━━━━━ TEXTO DE ORIGEM ━━━━━

Exacto, mas eu senti esta necessidade a partir de dada altura, quando já estava a querer assumir a minha pesquisa, aquela pesquisa que fazia, de certa forma, por gosto, de ir percorrendo com cuidado a obra do Zeca. Isso já era uma coisa que fazia com naturalidade e depois comecei a sentir, quando comecei a fazer a parte da produção do disco, não tanto nas canções, comecei a perceber que eu próprio estava a pender para aí e comecei a afunilar as minhas escutas, aquilo que ouvia, e comecei a dizer: “Então, se estamos a fazer um disco assim, vamos ter o cuidado, durante este tempo, de ouvir esta música com mais cuidado”. E foi, sem dúvida, o “Por este rio acima”, do Fausto, e a obra do Zeca, de uma forma mais geral, o Zé Mário, pontualmente, é um artista de quem eu ouço mais canções, se bem que ele não tem uma discografia tão ampla, o GAC também, algumas coisas do Adriano, mas eu acho que acima de tudo é o Zeca e o “Por este rio acima”.
Falas de música de intervenção e é curioso que eu acho que a tua música é muito música de intervenção do século XXI, quer o álbum anterior, quer este. Não é simplesmente um álbum de letras bonitas, acho que tens uma mensagem que está lá e que no outro estava, talvez, de forma mais forte ainda do que neste, mas que nos dois, estás a fazer música de intervenção à tua maneira, com as causas que são de agora e não obviamente as do Zeca nem as do Fausto, felizmente.
Sim, ainda bem.
Ainda bem para nós todos que não são as mesmas, mas continua a haver motivos para que façamos intervenção. O teu último álbum era muito forte nisso e não sei se te sentes um músico de “intervenção”, não pondo isto num armário, numa gaveta fechada, mas além de músico, também um músico de intervenção.

━━━━━

- _PROBLEMA A RESOLVER_
Responda, com base na entrevista:
(a) Que disco do Fausto é apontado como uma das principais escutas durante a produção?
(b) Que artista é descrito como não tendo uma discografia tão ampla?
(c) A que século associa o entrevistador a música de intervenção do entrevistado?
Os registos provêm de outra fonte.

━━━━━ REGISTOS FORNECIDOS ━━━━━

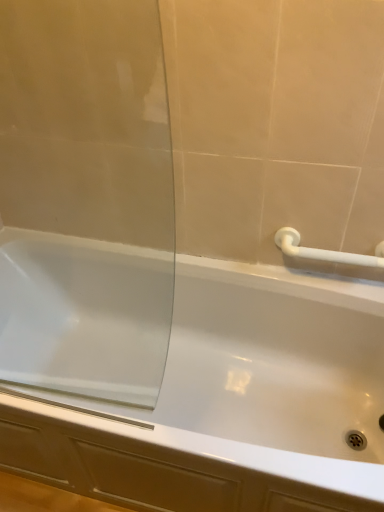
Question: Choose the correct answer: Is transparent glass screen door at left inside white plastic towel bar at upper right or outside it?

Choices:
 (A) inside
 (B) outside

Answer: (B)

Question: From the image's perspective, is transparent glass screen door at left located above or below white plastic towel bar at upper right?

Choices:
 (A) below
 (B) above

━━━━━
━━━━━ REGISTOS FORNECIDOS ━━━━━

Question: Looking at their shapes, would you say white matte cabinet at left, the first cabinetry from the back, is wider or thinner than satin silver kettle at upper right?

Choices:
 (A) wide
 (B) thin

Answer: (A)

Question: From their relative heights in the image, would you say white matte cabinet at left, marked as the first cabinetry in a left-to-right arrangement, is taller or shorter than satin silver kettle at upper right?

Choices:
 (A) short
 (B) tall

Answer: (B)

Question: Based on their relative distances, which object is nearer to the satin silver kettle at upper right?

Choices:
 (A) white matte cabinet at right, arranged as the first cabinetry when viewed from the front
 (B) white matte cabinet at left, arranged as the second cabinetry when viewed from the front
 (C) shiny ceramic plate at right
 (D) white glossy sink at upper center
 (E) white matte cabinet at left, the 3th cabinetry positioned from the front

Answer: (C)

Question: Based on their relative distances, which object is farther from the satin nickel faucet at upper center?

━━━━━

- _RESULTADO DO EXERCÍCIO_
(a) "Por este rio acima".
(b) O Zé Mário.
(c) Ao século XXI.